• What you should do:
Every entry below should be printed exactly, without its images.

====================

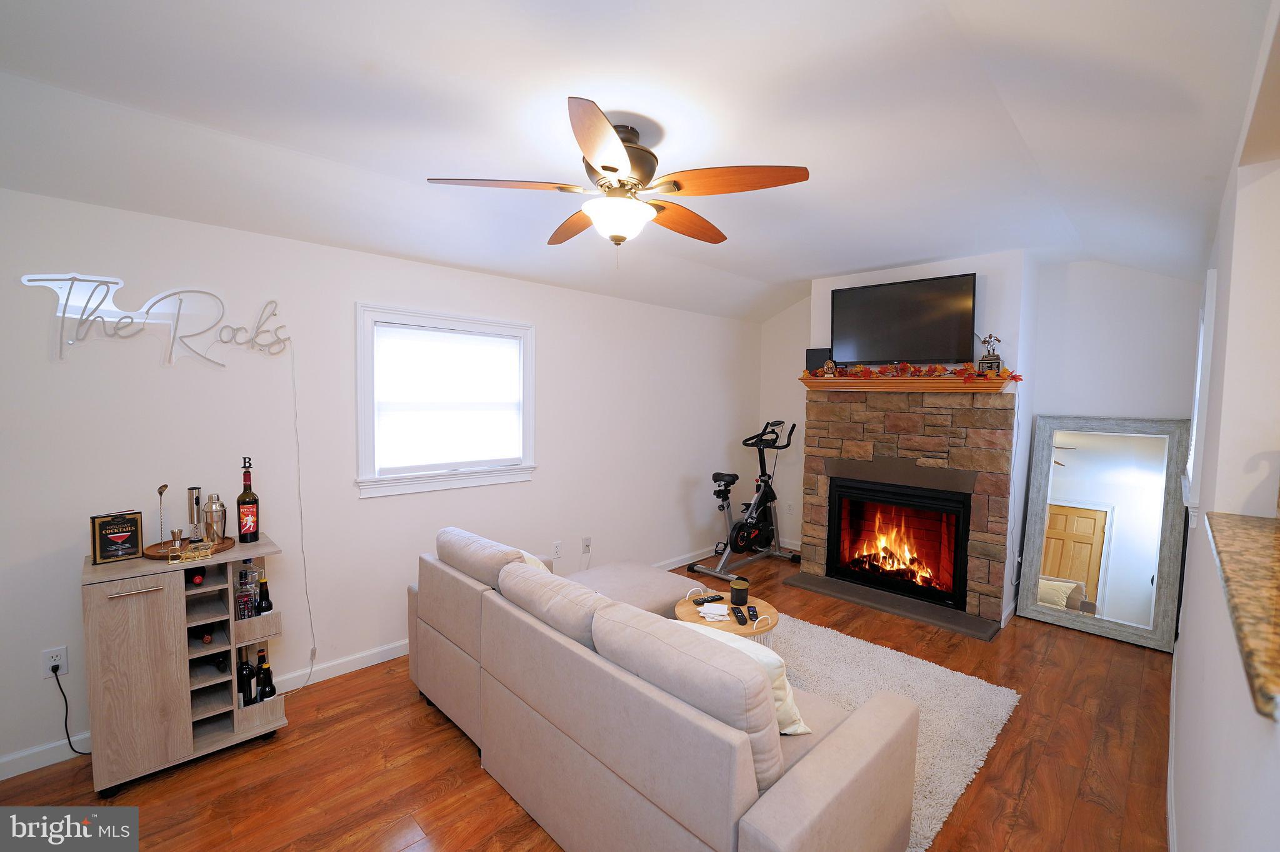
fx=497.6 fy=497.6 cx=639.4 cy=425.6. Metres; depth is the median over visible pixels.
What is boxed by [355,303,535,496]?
window
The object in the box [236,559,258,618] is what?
liquor bottle
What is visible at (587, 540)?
wall outlet
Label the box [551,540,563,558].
wall outlet
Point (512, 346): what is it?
window blind
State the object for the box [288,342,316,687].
power cord
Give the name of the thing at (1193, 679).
right wall
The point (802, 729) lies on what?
throw pillow
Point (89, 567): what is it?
bar cabinet
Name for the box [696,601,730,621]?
coasters
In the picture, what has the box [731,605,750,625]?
remote control
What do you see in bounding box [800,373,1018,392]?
mantel shelf
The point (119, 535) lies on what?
book
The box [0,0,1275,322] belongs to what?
ceiling
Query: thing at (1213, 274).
right window
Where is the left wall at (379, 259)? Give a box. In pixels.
[0,186,761,779]
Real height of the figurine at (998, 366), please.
0.295 m
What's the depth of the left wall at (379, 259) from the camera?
2.70 m
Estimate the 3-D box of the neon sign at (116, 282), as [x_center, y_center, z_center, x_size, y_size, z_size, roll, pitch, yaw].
[-2.193,-0.488,2.355,0.977,0.410,0.041,-2,5,-45]
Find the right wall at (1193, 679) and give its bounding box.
[1168,0,1279,851]
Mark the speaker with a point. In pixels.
(810, 356)
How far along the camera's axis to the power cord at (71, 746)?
2.15 m
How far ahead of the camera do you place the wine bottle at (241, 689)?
2.28 m
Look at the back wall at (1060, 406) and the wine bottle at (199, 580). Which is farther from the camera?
the back wall at (1060, 406)
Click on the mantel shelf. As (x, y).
(840, 381)
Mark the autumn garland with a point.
(862, 371)
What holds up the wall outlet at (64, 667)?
attached to the left wall at (379, 259)
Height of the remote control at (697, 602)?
0.023 m
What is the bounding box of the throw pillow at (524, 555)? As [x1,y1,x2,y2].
[517,548,549,573]
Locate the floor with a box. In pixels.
[0,546,1176,851]
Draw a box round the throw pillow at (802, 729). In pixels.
[672,620,809,735]
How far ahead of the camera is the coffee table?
2.71 m
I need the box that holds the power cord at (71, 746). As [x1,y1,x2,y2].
[50,664,88,753]
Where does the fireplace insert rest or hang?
in the stone fireplace
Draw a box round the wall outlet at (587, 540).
[581,536,591,553]
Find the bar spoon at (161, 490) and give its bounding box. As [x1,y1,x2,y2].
[155,483,169,543]
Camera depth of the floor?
2.17 m
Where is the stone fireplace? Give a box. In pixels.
[797,383,1013,629]
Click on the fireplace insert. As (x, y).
(932, 500)
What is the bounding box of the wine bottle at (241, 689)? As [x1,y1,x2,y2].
[236,650,252,706]
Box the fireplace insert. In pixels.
[823,474,970,611]
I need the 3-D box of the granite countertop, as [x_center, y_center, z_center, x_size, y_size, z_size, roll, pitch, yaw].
[1.344,0.315,0.852,1.153,0.039,0.522,-2,5,-45]
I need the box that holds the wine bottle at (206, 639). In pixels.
[196,628,214,645]
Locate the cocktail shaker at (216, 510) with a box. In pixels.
[203,491,226,543]
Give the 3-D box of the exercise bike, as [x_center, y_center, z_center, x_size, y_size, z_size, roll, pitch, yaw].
[1.051,0.672,4.849,1.193,1.357,0.640,-2,5,-45]
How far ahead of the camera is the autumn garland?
3.83 m
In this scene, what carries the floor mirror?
on the floor
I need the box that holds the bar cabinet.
[79,535,284,795]
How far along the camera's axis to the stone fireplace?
3.86 m
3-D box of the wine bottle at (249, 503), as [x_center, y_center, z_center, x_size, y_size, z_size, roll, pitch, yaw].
[-1.900,0.362,2.410,0.081,0.408,0.079,-2,5,-45]
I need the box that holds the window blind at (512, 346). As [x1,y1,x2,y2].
[372,324,523,470]
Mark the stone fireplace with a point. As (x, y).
(897, 421)
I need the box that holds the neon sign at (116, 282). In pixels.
[18,274,289,366]
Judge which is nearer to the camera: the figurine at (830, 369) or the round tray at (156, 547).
the round tray at (156, 547)
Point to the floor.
(462, 761)
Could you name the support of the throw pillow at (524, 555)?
on the sectional sofa at (740, 796)
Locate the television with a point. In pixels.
(937, 344)
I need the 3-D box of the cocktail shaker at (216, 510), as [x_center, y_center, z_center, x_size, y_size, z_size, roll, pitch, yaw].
[-1.961,0.426,2.301,0.091,0.229,0.089,-2,5,-45]
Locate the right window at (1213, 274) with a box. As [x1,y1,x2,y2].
[1184,266,1217,522]
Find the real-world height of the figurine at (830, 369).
0.149 m
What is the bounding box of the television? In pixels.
[830,271,979,367]
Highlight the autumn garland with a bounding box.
[803,360,1024,381]
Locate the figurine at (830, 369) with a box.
[821,359,837,376]
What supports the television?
attached to the back wall at (1060, 406)
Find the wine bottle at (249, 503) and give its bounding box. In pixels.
[236,455,259,543]
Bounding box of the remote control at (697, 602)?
[693,593,724,605]
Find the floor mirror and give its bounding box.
[1014,415,1193,651]
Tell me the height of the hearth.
0.033 m
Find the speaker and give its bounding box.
[805,348,833,372]
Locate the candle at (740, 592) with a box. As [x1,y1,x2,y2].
[730,577,749,605]
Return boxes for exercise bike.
[686,421,796,580]
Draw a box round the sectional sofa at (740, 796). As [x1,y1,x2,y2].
[406,525,922,851]
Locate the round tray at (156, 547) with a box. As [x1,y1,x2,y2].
[143,535,235,558]
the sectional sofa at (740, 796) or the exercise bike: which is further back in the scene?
the exercise bike
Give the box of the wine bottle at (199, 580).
[189,570,205,585]
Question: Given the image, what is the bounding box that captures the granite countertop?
[1204,507,1279,720]
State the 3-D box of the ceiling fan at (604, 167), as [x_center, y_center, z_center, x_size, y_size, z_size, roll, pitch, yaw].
[-0.058,-0.910,2.037,1.360,0.544,1.358,-2,5,-45]
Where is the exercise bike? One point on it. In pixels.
(727, 483)
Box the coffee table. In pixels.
[673,588,779,640]
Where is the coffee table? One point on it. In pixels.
(695, 620)
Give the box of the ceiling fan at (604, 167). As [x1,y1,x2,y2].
[426,98,809,258]
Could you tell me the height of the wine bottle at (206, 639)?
0.084 m
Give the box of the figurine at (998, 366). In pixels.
[976,333,1003,373]
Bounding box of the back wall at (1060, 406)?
[756,256,1203,628]
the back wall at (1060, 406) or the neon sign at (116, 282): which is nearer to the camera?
the neon sign at (116, 282)
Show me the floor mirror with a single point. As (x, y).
(1145, 580)
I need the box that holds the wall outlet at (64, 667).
[41,646,68,678]
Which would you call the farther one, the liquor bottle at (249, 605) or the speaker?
the speaker
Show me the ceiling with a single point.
(827, 267)
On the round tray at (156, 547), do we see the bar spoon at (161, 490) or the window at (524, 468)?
the bar spoon at (161, 490)
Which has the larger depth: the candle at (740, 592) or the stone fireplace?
the stone fireplace
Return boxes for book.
[88,510,144,563]
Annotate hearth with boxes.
[780,571,1003,641]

====================

• Solved problem:
fx=497.6 fy=497.6 cx=639.4 cy=425.6. Metres; depth is the median over visible pixels.
What is boxed by [355,303,535,496]?
window
The object in the box [236,559,258,618] is what?
liquor bottle
What is visible at (587, 540)?
wall outlet
Label the box [551,540,563,558].
wall outlet
Point (512, 346): what is it?
window blind
State the object for the box [288,342,316,687].
power cord
Give the name of the thing at (1193, 679).
right wall
The point (802, 729) lies on what?
throw pillow
Point (89, 567): what is it?
bar cabinet
Name for the box [696,601,730,621]?
coasters
In the picture, what has the box [731,605,750,625]?
remote control
What do you see in bounding box [800,373,1018,392]?
mantel shelf
The point (119, 535) lies on what?
book
The box [0,0,1275,322] belongs to what?
ceiling
Query: thing at (1213, 274).
right window
Where is the left wall at (379, 259)? Give a box. In pixels.
[0,186,761,779]
Real height of the figurine at (998, 366), please.
0.295 m
What's the depth of the left wall at (379, 259) from the camera?
2.70 m
Estimate the 3-D box of the neon sign at (116, 282), as [x_center, y_center, z_center, x_size, y_size, z_size, roll, pitch, yaw].
[-2.193,-0.488,2.355,0.977,0.410,0.041,-2,5,-45]
Find the right wall at (1193, 679) and give its bounding box.
[1168,0,1279,851]
Mark the speaker with a point. In pixels.
(810, 356)
How far along the camera's axis to the power cord at (71, 746)?
2.15 m
How far ahead of the camera do you place the wine bottle at (241, 689)?
2.28 m
Look at the back wall at (1060, 406) and the wine bottle at (199, 580). Which is farther from the camera?
the back wall at (1060, 406)
Click on the mantel shelf. As (x, y).
(840, 381)
Mark the autumn garland with a point.
(862, 371)
What holds up the wall outlet at (64, 667)?
attached to the left wall at (379, 259)
Height of the remote control at (697, 602)?
0.023 m
What is the bounding box of the throw pillow at (524, 555)? As [x1,y1,x2,y2].
[517,548,549,573]
Locate the floor with a box. In pixels.
[0,546,1176,851]
Draw a box round the throw pillow at (802, 729). In pixels.
[672,620,809,735]
How far ahead of the camera is the coffee table?
2.71 m
I need the box that holds the power cord at (71, 746). As [x1,y1,x2,y2].
[50,664,88,753]
Where does the fireplace insert rest or hang?
in the stone fireplace
Draw a box round the wall outlet at (587, 540).
[581,536,591,553]
Find the bar spoon at (161, 490) and give its bounding box. As [x1,y1,x2,y2].
[155,483,169,543]
Camera depth of the floor?
2.17 m
Where is the stone fireplace? Give a box. In pixels.
[797,383,1013,629]
Click on the fireplace insert. As (x, y).
(932, 500)
What is the bounding box of the wine bottle at (241, 689)? As [x1,y1,x2,y2].
[236,650,252,706]
Box the fireplace insert. In pixels.
[823,474,970,611]
I need the 3-D box of the granite countertop, as [x_center, y_center, z_center, x_size, y_size, z_size, roll, pitch, yaw].
[1.344,0.315,0.852,1.153,0.039,0.522,-2,5,-45]
I need the box that holds the wine bottle at (206, 639). In pixels.
[196,628,214,645]
Locate the cocktail shaker at (216, 510) with a box. In pixels.
[203,491,226,543]
Give the 3-D box of the exercise bike, as [x_center, y_center, z_center, x_size, y_size, z_size, roll, pitch, yaw].
[1.051,0.672,4.849,1.193,1.357,0.640,-2,5,-45]
How far ahead of the camera is the autumn garland?
3.83 m
In this scene, what carries the floor mirror?
on the floor
I need the box that holds the bar cabinet.
[79,535,284,795]
How far along the camera's axis to the stone fireplace?
3.86 m
3-D box of the wine bottle at (249, 503), as [x_center, y_center, z_center, x_size, y_size, z_size, roll, pitch, yaw].
[-1.900,0.362,2.410,0.081,0.408,0.079,-2,5,-45]
I need the box that holds the window blind at (512, 346). As [x1,y1,x2,y2].
[372,324,523,470]
Mark the stone fireplace with a point. As (x, y).
(897, 421)
I need the box that holds the neon sign at (116, 282). In pixels.
[18,274,289,366]
Judge which is nearer to the camera: the figurine at (830, 369) or the round tray at (156, 547).
the round tray at (156, 547)
Point to the floor.
(462, 761)
Could you name the support of the throw pillow at (524, 555)?
on the sectional sofa at (740, 796)
Locate the television with a point. In pixels.
(937, 344)
I need the 3-D box of the cocktail shaker at (216, 510), as [x_center, y_center, z_center, x_size, y_size, z_size, roll, pitch, yaw].
[-1.961,0.426,2.301,0.091,0.229,0.089,-2,5,-45]
Locate the right window at (1213, 274) with a box. As [x1,y1,x2,y2].
[1184,266,1217,522]
Find the real-world height of the figurine at (830, 369).
0.149 m
What is the bounding box of the television? In pixels.
[830,271,979,367]
Highlight the autumn garland with a bounding box.
[803,360,1024,381]
Locate the figurine at (830, 369) with a box.
[821,359,837,376]
What supports the television?
attached to the back wall at (1060, 406)
Find the wine bottle at (249, 503) and give its bounding box. In pixels.
[236,455,259,543]
Bounding box of the remote control at (697, 602)?
[693,593,724,605]
Find the floor mirror and give its bounding box.
[1014,415,1193,651]
Tell me the height of the hearth.
0.033 m
Find the speaker and give its bounding box.
[805,348,833,372]
Locate the candle at (740, 592) with a box. As [x1,y1,x2,y2].
[730,577,749,605]
Return boxes for exercise bike.
[686,421,796,580]
Draw a box round the sectional sofa at (740, 796). As [x1,y1,x2,y2].
[406,525,922,851]
Locate the round tray at (156, 547) with a box. As [x1,y1,x2,y2].
[143,535,235,558]
the sectional sofa at (740, 796) or the exercise bike: which is further back in the scene?
the exercise bike
Give the box of the wine bottle at (199, 580).
[189,570,205,585]
Question: Given the image, what is the bounding box that captures the granite countertop?
[1204,507,1279,720]
State the 3-D box of the ceiling fan at (604, 167), as [x_center, y_center, z_center, x_size, y_size, z_size, roll, pitch, yaw].
[-0.058,-0.910,2.037,1.360,0.544,1.358,-2,5,-45]
Where is the exercise bike? One point on it. In pixels.
(727, 483)
Box the coffee table. In pixels.
[673,588,779,640]
Where is the coffee table? One point on it. In pixels.
(695, 620)
Give the box of the ceiling fan at (604, 167). As [x1,y1,x2,y2].
[426,98,809,258]
Could you tell me the height of the wine bottle at (206, 639)?
0.084 m
Give the box of the figurine at (998, 366). In pixels.
[976,333,1003,373]
Bounding box of the back wall at (1060, 406)?
[756,256,1203,628]
the back wall at (1060, 406) or the neon sign at (116, 282): which is nearer to the camera?
the neon sign at (116, 282)
Show me the floor mirror with a single point. As (x, y).
(1145, 580)
I need the box that holds the wall outlet at (64, 667).
[41,646,68,678]
Which would you call the farther one, the liquor bottle at (249, 605) or the speaker?
the speaker
Show me the ceiling with a single point.
(827, 267)
On the round tray at (156, 547), do we see the bar spoon at (161, 490) or the window at (524, 468)?
the bar spoon at (161, 490)
Which has the larger depth: the candle at (740, 592) or the stone fireplace?
the stone fireplace
Return boxes for book.
[88,510,144,563]
Annotate hearth with boxes.
[780,571,1003,641]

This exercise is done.